**Given data:**
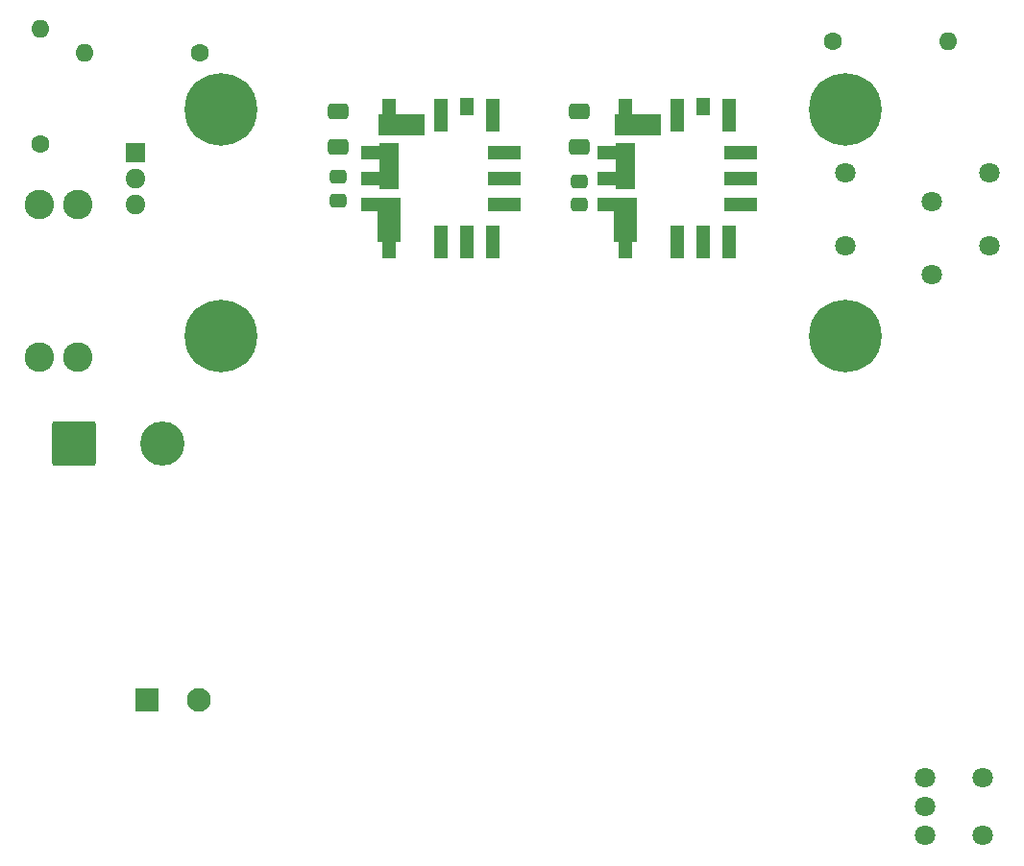
<source format=gbr>
%TF.GenerationSoftware,KiCad,Pcbnew,7.0.9*%
%TF.CreationDate,2025-02-06T13:00:42+09:00*%
%TF.ProjectId,05-PWR,30352d50-5752-42e6-9b69-6361645f7063,rev?*%
%TF.SameCoordinates,Original*%
%TF.FileFunction,Soldermask,Top*%
%TF.FilePolarity,Negative*%
%FSLAX46Y46*%
G04 Gerber Fmt 4.6, Leading zero omitted, Abs format (unit mm)*
G04 Created by KiCad (PCBNEW 7.0.9) date 2025-02-06 13:00:42*
%MOMM*%
%LPD*%
G01*
G04 APERTURE LIST*
G04 Aperture macros list*
%AMRoundRect*
0 Rectangle with rounded corners*
0 $1 Rounding radius*
0 $2 $3 $4 $5 $6 $7 $8 $9 X,Y pos of 4 corners*
0 Add a 4 corners polygon primitive as box body*
4,1,4,$2,$3,$4,$5,$6,$7,$8,$9,$2,$3,0*
0 Add four circle primitives for the rounded corners*
1,1,$1+$1,$2,$3*
1,1,$1+$1,$4,$5*
1,1,$1+$1,$6,$7*
1,1,$1+$1,$8,$9*
0 Add four rect primitives between the rounded corners*
20,1,$1+$1,$2,$3,$4,$5,0*
20,1,$1+$1,$4,$5,$6,$7,0*
20,1,$1+$1,$6,$7,$8,$9,0*
20,1,$1+$1,$8,$9,$2,$3,0*%
G04 Aperture macros list end*
%ADD10RoundRect,0.250000X0.475000X-0.337500X0.475000X0.337500X-0.475000X0.337500X-0.475000X-0.337500X0*%
%ADD11C,2.604000*%
%ADD12C,1.600000*%
%ADD13O,1.600000X1.600000*%
%ADD14C,0.800000*%
%ADD15C,6.400000*%
%ADD16C,1.800000*%
%ADD17R,1.200000X3.000000*%
%ADD18R,2.000000X4.000000*%
%ADD19R,3.000000X1.200000*%
%ADD20R,1.770000X4.112100*%
%ADD21R,4.170000X1.862000*%
%ADD22R,1.200000X1.500000*%
%ADD23R,1.800000X1.717500*%
%ADD24O,1.800000X1.717500*%
%ADD25RoundRect,0.250000X-0.650000X0.412500X-0.650000X-0.412500X0.650000X-0.412500X0.650000X0.412500X0*%
%ADD26RoundRect,0.250002X-1.699998X-1.699998X1.699998X-1.699998X1.699998X1.699998X-1.699998X1.699998X0*%
%ADD27C,3.900000*%
%ADD28RoundRect,0.250001X-0.799999X-0.799999X0.799999X-0.799999X0.799999X0.799999X-0.799999X0.799999X0*%
%ADD29C,2.100000*%
G04 APERTURE END LIST*
D10*
%TO.C,22u*%
X60298000Y-88037500D03*
X60298000Y-85962500D03*
%TD*%
%TO.C,22u*%
X81526000Y-88417500D03*
X81526000Y-86342500D03*
%TD*%
D11*
%TO.C,F1*%
X37338000Y-88384000D03*
X33938000Y-88384000D03*
X37338000Y-101854000D03*
X33938000Y-101854000D03*
%TD*%
D12*
%TO.C,10k*%
X34000000Y-83080000D03*
D13*
X34000000Y-72920000D03*
%TD*%
D14*
%TO.C,H2*%
X102600000Y-100000000D03*
X103302944Y-98302944D03*
X103302944Y-101697056D03*
X105000000Y-97600000D03*
D15*
X105000000Y-100000000D03*
D14*
X105000000Y-102400000D03*
X106697056Y-98302944D03*
X106697056Y-101697056D03*
X107400000Y-100000000D03*
%TD*%
D12*
%TO.C,1k2*%
X103920000Y-74000000D03*
D13*
X114080000Y-74000000D03*
%TD*%
D12*
%TO.C,1k2*%
X48080000Y-75000000D03*
D13*
X37920000Y-75000000D03*
%TD*%
D16*
%TO.C,RV5V-1340\u03A9*%
X105000000Y-85600000D03*
X112620000Y-88140000D03*
X117700000Y-85600000D03*
%TD*%
D17*
%TO.C,U2*%
X69342000Y-91706000D03*
X64762000Y-91706000D03*
D18*
X64762000Y-89763600D03*
D19*
X63742000Y-88396000D03*
X63742000Y-86106000D03*
D20*
X64762000Y-84958650D03*
D19*
X63742000Y-83816000D03*
D21*
X65862200Y-81381600D03*
D17*
X64762000Y-80506000D03*
X69342000Y-80506000D03*
X73922000Y-80506000D03*
D19*
X74942000Y-86106000D03*
X74942000Y-88396000D03*
D17*
X73922000Y-91706000D03*
X71632000Y-91706000D03*
D22*
X71632000Y-79756000D03*
D19*
X74942000Y-83816000D03*
%TD*%
D23*
%TO.C,Q1*%
X42418000Y-83812000D03*
D24*
X42418000Y-86102000D03*
X42418000Y-88392000D03*
%TD*%
D14*
%TO.C,H4*%
X47600000Y-80000000D03*
X48302944Y-78302944D03*
X48302944Y-81697056D03*
X50000000Y-77600000D03*
D15*
X50000000Y-80000000D03*
D14*
X50000000Y-82400000D03*
X51697056Y-78302944D03*
X51697056Y-81697056D03*
X52400000Y-80000000D03*
%TD*%
D16*
%TO.C,SW1*%
X117059859Y-144000000D03*
X117059859Y-138920000D03*
X111979859Y-138920000D03*
X111979859Y-141460000D03*
X111979859Y-144000000D03*
%TD*%
D25*
%TO.C,10u*%
X60298000Y-80187000D03*
X60298000Y-83312000D03*
%TD*%
D14*
%TO.C,H1*%
X47600000Y-100000000D03*
X48302944Y-98302944D03*
X48302944Y-101697056D03*
X50000000Y-97600000D03*
D15*
X50000000Y-100000000D03*
D14*
X50000000Y-102400000D03*
X51697056Y-98302944D03*
X51697056Y-101697056D03*
X52400000Y-100000000D03*
%TD*%
D26*
%TO.C,J2*%
X36994000Y-109474000D03*
D27*
X44794000Y-109474000D03*
%TD*%
D25*
%TO.C,10u*%
X81526000Y-80187000D03*
X81526000Y-83312000D03*
%TD*%
D14*
%TO.C,H3*%
X102600000Y-80000000D03*
X103302944Y-78302944D03*
X103302944Y-81697056D03*
X105000000Y-77600000D03*
D15*
X105000000Y-80000000D03*
D14*
X105000000Y-82400000D03*
X106697056Y-78302944D03*
X106697056Y-81697056D03*
X107400000Y-80000000D03*
%TD*%
D28*
%TO.C,J1*%
X43406000Y-132080000D03*
D29*
X48006000Y-132080000D03*
%TD*%
D17*
%TO.C,U1*%
X90170000Y-91706000D03*
X85590000Y-91706000D03*
D18*
X85590000Y-89763600D03*
D19*
X84570000Y-88396000D03*
X84570000Y-86106000D03*
D20*
X85590000Y-84958650D03*
D19*
X84570000Y-83816000D03*
D21*
X86690200Y-81381600D03*
D17*
X85590000Y-80506000D03*
X90170000Y-80506000D03*
X94750000Y-80506000D03*
D19*
X95770000Y-86106000D03*
X95770000Y-88396000D03*
D17*
X94750000Y-91706000D03*
X92460000Y-91706000D03*
D22*
X92460000Y-79756000D03*
D19*
X95770000Y-83816000D03*
%TD*%
D16*
%TO.C,3V3-2180\u03A9*%
X105000000Y-92000000D03*
X112620000Y-94540000D03*
X117700000Y-92000000D03*
%TD*%
M02*

</source>
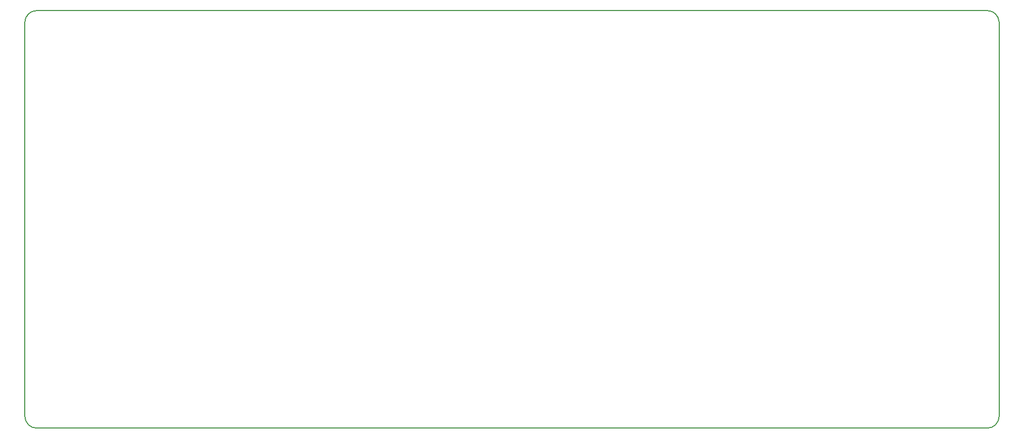
<source format=gbr>
G04 #@! TF.FileFunction,Profile,NP*
%FSLAX46Y46*%
G04 Gerber Fmt 4.6, Leading zero omitted, Abs format (unit mm)*
G04 Created by KiCad (PCBNEW 4.0.7) date 02/25/18 21:11:53*
%MOMM*%
%LPD*%
G01*
G04 APERTURE LIST*
%ADD10C,0.100000*%
%ADD11C,0.150000*%
G04 APERTURE END LIST*
D10*
D11*
X74295000Y-118110000D02*
X227330000Y-118110000D01*
X72390000Y-52705000D02*
X72390000Y-116205000D01*
X227330000Y-50800000D02*
X74295000Y-50800000D01*
X229235000Y-52705000D02*
X229235000Y-116205000D01*
X227330000Y-118110000D02*
G75*
G03X229235000Y-116205000I0J1905000D01*
G01*
X229235000Y-52705000D02*
G75*
G03X227330000Y-50800000I-1905000J0D01*
G01*
X72390000Y-116205000D02*
G75*
G03X74295000Y-118110000I1905000J0D01*
G01*
X74295000Y-50800000D02*
G75*
G03X72390000Y-52705000I0J-1905000D01*
G01*
M02*

</source>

**What to produce:** Only one stretch of the records above is wanted: the lines between the one holding "X71632000Y-91706000D03*" and the one holding "X111979859Y-138920000D03*", inclusive, reproduced exactly.

**Response to this task:**
X71632000Y-91706000D03*
D22*
X71632000Y-79756000D03*
D19*
X74942000Y-83816000D03*
%TD*%
D23*
%TO.C,Q1*%
X42418000Y-83812000D03*
D24*
X42418000Y-86102000D03*
X42418000Y-88392000D03*
%TD*%
D14*
%TO.C,H4*%
X47600000Y-80000000D03*
X48302944Y-78302944D03*
X48302944Y-81697056D03*
X50000000Y-77600000D03*
D15*
X50000000Y-80000000D03*
D14*
X50000000Y-82400000D03*
X51697056Y-78302944D03*
X51697056Y-81697056D03*
X52400000Y-80000000D03*
%TD*%
D16*
%TO.C,SW1*%
X117059859Y-144000000D03*
X117059859Y-138920000D03*
X111979859Y-138920000D03*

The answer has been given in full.